==== Records supplied

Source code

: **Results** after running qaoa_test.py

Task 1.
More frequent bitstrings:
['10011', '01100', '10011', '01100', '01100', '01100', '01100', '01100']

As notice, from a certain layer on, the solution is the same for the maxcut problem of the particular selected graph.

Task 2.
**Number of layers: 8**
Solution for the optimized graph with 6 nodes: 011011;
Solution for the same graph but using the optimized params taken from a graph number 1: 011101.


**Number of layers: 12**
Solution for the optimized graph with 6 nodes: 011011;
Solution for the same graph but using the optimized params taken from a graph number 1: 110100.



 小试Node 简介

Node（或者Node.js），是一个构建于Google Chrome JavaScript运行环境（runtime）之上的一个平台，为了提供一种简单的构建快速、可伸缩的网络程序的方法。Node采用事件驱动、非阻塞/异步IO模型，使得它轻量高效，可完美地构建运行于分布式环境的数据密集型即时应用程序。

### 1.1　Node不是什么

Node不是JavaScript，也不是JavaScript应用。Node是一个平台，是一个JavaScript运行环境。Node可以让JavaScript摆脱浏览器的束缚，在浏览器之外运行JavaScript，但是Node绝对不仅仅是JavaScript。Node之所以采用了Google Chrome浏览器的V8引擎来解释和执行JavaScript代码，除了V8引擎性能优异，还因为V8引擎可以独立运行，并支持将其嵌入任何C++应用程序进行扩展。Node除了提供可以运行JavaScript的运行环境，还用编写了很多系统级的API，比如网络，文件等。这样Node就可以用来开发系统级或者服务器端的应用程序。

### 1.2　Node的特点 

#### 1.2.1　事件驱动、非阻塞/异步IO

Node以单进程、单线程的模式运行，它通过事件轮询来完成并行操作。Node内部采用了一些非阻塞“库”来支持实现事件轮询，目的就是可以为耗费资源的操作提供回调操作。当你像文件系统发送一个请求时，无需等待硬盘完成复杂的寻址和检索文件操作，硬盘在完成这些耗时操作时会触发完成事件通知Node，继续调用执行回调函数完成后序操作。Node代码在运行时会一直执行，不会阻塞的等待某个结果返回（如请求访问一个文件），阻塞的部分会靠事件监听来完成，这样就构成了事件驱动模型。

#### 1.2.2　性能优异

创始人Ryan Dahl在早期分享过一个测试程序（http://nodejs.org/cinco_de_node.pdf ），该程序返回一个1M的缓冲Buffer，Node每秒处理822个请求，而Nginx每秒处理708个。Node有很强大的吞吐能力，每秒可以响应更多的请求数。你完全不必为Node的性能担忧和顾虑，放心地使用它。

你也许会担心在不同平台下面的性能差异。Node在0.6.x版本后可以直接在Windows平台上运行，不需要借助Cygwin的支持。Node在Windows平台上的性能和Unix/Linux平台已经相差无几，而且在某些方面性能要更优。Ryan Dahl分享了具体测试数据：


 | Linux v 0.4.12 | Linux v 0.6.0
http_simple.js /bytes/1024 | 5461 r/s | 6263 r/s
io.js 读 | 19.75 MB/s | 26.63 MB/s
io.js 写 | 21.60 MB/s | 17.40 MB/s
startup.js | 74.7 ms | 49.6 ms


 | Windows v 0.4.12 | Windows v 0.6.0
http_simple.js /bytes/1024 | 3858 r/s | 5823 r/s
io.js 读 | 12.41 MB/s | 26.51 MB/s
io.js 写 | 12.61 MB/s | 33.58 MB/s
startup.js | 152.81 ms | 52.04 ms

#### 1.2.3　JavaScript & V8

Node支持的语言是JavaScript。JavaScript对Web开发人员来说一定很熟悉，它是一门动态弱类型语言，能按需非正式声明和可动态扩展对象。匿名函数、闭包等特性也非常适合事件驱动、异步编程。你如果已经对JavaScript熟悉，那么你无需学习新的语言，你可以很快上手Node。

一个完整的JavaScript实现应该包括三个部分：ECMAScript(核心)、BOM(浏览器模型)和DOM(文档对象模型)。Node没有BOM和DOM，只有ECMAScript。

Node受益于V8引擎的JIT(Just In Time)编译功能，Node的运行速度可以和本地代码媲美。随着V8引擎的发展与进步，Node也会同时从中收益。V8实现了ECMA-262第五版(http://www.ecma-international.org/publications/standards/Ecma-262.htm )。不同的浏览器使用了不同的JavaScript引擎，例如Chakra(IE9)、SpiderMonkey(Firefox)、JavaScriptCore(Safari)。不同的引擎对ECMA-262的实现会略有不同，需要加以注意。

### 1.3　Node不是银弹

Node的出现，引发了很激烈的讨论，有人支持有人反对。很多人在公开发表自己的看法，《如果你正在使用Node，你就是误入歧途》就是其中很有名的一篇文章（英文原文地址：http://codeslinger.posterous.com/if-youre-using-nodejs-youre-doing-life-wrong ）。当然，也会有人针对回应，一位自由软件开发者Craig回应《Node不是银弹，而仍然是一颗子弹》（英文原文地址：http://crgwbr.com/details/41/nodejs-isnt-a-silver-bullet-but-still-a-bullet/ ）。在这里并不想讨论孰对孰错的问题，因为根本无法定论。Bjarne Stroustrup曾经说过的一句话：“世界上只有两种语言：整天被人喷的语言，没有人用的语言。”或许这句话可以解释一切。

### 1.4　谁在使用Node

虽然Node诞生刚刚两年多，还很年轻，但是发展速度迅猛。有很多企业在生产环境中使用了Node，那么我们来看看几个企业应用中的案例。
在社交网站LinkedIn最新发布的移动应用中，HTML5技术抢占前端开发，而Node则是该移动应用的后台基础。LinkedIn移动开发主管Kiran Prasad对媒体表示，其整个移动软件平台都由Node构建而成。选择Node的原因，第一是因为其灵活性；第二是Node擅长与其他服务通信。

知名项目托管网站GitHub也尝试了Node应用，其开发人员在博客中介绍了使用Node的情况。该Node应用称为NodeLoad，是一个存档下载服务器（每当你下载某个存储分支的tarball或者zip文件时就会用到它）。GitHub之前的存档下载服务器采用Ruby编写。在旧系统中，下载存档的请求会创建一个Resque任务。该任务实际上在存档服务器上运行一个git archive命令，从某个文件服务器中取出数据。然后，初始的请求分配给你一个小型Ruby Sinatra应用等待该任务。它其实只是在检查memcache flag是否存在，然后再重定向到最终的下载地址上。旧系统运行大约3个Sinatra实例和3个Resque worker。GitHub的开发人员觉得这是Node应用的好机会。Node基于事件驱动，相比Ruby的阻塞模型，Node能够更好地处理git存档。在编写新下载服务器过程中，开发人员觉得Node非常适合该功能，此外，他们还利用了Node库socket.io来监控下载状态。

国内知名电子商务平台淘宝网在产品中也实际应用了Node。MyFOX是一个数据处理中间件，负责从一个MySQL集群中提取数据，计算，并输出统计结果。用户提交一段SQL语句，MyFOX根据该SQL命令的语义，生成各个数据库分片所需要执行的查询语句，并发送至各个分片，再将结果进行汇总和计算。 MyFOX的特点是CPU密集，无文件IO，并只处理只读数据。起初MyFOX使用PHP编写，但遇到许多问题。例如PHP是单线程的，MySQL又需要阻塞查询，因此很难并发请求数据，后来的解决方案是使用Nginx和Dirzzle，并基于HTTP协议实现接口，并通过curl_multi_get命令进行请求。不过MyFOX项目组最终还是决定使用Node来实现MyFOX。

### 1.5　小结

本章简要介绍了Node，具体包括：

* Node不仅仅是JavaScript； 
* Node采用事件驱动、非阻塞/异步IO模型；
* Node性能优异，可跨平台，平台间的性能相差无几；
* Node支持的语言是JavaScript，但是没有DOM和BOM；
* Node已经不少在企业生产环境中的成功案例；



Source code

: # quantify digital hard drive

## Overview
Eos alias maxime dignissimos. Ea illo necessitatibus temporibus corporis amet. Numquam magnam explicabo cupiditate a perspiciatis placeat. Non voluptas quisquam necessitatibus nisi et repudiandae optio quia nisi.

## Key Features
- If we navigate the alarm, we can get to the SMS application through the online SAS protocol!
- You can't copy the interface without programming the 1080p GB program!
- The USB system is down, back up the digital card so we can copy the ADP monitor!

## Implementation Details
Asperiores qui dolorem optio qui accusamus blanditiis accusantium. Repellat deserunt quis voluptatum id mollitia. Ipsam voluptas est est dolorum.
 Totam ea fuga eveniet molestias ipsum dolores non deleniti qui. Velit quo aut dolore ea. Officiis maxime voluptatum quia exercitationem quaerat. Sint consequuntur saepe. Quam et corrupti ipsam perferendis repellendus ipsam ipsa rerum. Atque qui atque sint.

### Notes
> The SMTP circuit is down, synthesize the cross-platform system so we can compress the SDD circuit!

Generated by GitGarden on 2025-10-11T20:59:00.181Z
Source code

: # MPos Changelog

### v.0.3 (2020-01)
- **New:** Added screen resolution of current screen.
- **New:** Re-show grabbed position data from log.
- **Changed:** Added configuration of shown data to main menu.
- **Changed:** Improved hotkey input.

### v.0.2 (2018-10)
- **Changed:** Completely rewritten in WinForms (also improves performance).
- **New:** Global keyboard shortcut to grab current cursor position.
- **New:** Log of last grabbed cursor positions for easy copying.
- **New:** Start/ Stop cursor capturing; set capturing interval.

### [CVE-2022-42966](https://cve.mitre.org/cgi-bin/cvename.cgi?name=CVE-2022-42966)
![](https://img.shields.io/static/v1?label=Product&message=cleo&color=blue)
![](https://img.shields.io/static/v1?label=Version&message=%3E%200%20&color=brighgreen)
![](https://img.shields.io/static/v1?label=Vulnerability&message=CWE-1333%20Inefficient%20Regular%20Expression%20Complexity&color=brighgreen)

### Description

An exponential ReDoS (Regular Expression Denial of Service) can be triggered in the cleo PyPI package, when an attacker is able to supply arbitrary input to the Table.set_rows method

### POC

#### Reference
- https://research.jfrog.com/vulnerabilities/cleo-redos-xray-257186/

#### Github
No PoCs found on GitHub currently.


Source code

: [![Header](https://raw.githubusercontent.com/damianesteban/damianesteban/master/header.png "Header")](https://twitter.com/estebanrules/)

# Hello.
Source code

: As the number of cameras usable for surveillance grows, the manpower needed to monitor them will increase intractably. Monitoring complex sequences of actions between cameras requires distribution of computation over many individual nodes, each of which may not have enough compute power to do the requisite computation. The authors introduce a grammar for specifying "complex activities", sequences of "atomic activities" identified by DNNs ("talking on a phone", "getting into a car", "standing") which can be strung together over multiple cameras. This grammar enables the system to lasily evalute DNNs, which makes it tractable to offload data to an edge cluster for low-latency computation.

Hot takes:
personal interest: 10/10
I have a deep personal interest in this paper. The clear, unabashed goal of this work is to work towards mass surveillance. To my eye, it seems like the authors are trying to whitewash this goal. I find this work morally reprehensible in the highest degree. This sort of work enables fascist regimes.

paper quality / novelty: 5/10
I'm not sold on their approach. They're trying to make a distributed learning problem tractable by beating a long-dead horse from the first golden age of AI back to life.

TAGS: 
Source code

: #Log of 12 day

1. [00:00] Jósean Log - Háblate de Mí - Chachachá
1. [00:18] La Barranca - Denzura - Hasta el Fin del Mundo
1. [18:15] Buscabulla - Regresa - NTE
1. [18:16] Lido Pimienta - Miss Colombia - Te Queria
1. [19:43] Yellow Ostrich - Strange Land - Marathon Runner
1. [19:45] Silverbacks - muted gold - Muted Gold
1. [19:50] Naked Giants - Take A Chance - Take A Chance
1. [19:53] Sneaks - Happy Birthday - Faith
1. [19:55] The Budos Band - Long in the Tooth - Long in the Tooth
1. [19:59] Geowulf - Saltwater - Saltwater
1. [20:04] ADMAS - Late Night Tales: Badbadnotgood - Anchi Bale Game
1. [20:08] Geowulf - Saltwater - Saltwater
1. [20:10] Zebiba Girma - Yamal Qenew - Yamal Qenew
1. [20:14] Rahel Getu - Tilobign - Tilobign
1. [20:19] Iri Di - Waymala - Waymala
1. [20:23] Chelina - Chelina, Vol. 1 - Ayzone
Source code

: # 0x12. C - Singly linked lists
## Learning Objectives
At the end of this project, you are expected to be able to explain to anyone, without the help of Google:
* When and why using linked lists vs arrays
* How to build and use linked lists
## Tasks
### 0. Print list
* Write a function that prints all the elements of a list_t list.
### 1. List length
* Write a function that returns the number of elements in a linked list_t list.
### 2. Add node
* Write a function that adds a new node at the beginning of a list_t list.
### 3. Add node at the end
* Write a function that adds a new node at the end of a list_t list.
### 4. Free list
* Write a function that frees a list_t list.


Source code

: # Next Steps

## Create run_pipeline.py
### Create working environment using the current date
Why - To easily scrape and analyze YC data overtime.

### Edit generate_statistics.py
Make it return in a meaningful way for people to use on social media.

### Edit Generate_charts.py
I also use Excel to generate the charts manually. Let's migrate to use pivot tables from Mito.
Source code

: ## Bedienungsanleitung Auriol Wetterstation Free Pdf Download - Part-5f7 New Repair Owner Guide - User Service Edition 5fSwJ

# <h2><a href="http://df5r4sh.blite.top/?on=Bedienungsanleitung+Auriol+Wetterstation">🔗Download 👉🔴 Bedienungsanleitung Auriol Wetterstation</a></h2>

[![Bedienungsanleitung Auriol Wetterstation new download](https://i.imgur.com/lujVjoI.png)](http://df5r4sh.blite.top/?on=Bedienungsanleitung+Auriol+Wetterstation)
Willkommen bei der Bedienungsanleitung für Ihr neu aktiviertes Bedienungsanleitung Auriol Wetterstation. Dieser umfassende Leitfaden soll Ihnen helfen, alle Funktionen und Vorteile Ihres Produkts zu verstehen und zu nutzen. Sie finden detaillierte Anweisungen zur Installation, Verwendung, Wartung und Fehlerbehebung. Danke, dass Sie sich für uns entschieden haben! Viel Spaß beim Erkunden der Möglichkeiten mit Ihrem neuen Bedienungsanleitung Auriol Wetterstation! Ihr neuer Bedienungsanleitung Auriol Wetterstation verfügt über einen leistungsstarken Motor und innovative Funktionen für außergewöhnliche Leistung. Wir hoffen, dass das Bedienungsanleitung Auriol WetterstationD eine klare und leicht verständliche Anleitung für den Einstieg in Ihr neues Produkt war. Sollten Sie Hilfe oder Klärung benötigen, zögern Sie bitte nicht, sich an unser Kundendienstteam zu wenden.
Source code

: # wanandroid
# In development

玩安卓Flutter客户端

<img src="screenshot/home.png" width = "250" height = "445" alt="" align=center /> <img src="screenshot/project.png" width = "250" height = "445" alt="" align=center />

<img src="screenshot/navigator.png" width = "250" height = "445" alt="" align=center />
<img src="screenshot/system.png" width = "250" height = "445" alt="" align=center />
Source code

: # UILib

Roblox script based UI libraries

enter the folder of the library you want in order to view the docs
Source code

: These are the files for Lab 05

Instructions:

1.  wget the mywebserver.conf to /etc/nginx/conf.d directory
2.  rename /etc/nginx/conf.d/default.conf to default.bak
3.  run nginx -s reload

========

- [Exercise prompt] In the data above, find each line that uses the string "Saltwater". Copy it.

- [Response below]
1. [19:59] Geowulf - Saltwater - Saltwater
1. [20:08] Geowulf - Saltwater - Saltwater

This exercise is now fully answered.